I mean, if my opinion of a movie is this valuable, I expect to be compensated for participating in the system.
And that's why I never rate anything on the internet--they haven't made it worth my time.
Actually, what I'd prefer is if Netflix would give me a list of movies recommended by a group of professional reviewers I tend to agree with.
And at $4.99/month, that list doesn't have to be more than 2 selections!
You know, I have actually had some luck with the system. Some suggestions were flops, but some were good.
---- "Excuse me. Where's the children's gun section?"
I've taken a bunch of Netflix recommendations. Some were brilliant and some were stupid, but I'm not afraid to list a movie as 1 or 2 stars, and I seldom rate a movie at 5 stars unless it was really, really good. I figure this helps the recommendation process.
I'd like to see 3 improvements, though:
1) Half-star ratings. I'm given recommendations in fractional star increments, and there are times where I think half-stars make sense -- there's been movies that haven't totally sucked, and 2.5 stars seems appropriate, and some that have been better than 4 star but not quite 5.
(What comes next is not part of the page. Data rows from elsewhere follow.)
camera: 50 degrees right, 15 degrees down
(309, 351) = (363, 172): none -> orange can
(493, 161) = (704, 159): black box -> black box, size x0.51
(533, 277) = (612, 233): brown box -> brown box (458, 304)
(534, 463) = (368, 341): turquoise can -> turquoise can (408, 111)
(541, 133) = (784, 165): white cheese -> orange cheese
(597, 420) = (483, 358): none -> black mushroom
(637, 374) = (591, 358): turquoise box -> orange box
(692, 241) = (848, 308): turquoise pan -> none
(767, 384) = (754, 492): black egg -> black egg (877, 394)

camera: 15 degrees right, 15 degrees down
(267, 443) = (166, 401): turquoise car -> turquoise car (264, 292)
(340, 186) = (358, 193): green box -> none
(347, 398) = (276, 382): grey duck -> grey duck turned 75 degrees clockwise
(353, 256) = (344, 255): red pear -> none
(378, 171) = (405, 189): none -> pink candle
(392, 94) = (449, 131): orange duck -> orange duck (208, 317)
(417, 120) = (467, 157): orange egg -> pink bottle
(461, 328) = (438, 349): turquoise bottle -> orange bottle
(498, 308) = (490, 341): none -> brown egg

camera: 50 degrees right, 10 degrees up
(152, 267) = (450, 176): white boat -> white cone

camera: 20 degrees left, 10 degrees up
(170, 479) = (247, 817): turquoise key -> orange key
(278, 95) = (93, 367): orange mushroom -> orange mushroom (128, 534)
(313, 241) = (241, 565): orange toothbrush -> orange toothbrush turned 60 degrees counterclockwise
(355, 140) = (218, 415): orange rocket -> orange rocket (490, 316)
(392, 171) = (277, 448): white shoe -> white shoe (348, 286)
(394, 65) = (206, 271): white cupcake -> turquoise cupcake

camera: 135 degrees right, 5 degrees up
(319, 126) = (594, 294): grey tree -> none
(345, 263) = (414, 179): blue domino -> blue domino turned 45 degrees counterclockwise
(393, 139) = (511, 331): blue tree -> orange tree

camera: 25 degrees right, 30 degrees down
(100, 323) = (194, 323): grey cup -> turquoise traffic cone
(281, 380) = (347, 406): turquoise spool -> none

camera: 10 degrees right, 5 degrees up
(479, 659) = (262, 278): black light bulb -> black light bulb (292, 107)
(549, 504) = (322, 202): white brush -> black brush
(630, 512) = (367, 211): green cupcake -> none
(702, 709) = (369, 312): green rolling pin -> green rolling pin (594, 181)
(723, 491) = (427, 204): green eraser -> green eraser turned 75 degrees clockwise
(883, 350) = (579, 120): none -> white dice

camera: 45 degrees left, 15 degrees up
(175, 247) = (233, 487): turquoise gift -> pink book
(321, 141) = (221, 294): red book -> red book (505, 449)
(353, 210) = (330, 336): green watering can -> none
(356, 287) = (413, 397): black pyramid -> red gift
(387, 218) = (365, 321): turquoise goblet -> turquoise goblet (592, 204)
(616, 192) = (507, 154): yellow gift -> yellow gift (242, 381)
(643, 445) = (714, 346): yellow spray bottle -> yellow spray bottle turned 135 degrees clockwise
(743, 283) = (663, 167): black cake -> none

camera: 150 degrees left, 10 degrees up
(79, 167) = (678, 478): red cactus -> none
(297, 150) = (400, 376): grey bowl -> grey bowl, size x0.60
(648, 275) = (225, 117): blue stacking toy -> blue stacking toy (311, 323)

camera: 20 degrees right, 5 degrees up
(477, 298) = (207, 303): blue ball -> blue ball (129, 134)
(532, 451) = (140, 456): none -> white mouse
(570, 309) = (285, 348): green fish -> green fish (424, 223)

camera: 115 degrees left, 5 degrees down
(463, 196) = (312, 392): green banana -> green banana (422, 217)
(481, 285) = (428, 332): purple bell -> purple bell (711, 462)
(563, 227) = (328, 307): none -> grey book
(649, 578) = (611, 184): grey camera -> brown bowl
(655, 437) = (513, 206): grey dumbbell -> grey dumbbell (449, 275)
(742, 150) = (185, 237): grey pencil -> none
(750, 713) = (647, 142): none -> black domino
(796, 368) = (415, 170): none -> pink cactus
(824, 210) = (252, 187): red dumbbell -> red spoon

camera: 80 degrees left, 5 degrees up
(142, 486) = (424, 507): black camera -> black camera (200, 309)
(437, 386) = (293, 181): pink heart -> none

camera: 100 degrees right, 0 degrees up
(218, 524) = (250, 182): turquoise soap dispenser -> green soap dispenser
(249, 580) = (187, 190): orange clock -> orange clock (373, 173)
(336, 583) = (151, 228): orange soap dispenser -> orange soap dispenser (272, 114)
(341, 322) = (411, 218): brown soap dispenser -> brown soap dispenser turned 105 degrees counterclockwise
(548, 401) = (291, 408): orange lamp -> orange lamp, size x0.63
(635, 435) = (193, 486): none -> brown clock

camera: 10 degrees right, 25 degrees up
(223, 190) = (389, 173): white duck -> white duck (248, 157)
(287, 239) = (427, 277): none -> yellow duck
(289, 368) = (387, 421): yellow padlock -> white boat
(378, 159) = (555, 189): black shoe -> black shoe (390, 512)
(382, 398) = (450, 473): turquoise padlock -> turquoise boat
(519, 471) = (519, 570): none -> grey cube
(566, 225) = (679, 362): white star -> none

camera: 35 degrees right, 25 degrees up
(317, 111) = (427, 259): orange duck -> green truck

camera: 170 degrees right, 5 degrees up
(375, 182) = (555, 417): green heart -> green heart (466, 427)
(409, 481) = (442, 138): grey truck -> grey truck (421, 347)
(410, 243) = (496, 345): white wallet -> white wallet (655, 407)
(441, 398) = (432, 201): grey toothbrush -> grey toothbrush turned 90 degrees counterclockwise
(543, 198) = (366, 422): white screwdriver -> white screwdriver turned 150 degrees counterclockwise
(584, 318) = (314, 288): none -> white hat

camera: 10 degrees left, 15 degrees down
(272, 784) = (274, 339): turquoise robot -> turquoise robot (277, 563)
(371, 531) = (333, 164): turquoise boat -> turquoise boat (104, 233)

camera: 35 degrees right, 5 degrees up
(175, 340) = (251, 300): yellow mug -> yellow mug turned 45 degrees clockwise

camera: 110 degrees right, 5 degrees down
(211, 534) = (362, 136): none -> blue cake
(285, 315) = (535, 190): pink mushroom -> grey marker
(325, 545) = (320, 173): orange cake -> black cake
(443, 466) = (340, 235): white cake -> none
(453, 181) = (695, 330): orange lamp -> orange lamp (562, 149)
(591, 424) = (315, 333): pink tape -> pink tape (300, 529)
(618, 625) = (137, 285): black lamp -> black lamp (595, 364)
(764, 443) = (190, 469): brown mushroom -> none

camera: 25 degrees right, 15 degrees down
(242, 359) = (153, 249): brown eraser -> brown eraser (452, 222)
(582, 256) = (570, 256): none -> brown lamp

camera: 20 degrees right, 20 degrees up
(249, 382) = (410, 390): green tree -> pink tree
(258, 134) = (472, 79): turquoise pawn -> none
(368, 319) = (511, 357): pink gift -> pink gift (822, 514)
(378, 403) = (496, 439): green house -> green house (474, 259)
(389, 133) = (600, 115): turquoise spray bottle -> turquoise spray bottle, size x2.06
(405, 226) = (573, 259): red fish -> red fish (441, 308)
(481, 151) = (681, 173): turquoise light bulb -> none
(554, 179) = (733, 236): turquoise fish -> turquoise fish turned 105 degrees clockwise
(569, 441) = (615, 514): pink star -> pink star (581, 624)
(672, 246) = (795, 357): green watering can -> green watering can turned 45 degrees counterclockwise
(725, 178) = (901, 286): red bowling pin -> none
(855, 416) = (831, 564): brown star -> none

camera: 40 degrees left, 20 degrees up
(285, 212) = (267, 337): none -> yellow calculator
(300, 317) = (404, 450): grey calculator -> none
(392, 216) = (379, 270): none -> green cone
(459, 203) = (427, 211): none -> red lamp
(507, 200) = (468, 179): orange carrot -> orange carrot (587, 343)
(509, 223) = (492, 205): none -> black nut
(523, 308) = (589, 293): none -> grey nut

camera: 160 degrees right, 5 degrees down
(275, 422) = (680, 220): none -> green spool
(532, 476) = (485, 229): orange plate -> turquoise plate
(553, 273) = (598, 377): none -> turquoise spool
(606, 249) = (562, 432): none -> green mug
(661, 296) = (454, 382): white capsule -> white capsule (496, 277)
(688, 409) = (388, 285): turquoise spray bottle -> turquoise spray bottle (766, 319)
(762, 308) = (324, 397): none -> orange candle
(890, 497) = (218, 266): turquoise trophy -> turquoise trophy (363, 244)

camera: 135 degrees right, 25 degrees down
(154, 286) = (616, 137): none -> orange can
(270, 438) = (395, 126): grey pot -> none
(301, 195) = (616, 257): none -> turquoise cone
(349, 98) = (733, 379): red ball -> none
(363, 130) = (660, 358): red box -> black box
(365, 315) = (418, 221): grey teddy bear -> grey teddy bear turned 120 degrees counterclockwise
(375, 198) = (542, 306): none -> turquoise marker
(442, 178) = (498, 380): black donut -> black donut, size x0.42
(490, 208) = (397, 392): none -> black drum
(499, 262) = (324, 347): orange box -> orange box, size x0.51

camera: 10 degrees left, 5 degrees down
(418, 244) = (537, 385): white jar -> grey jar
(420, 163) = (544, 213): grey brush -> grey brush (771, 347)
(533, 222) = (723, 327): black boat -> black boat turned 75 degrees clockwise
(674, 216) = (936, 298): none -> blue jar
2) A secondary list of characteristics for movies that were 4+ or 2- stars: "I rated this movie the way I did PRIMARILY because of the: (1) acting/cast, (2) director/direction, (3) plot/story, (4) effects/action." I think something like this would catch a lot of anomalous ratings that otherwise break suggestion algorithms as well as provide more dimensions.
3) The ability to rate actors and directors. I'd also say screenwriters, but I don't think enough people have enough knowledge of screenwriters for them to be able to build a reasonable algorithm.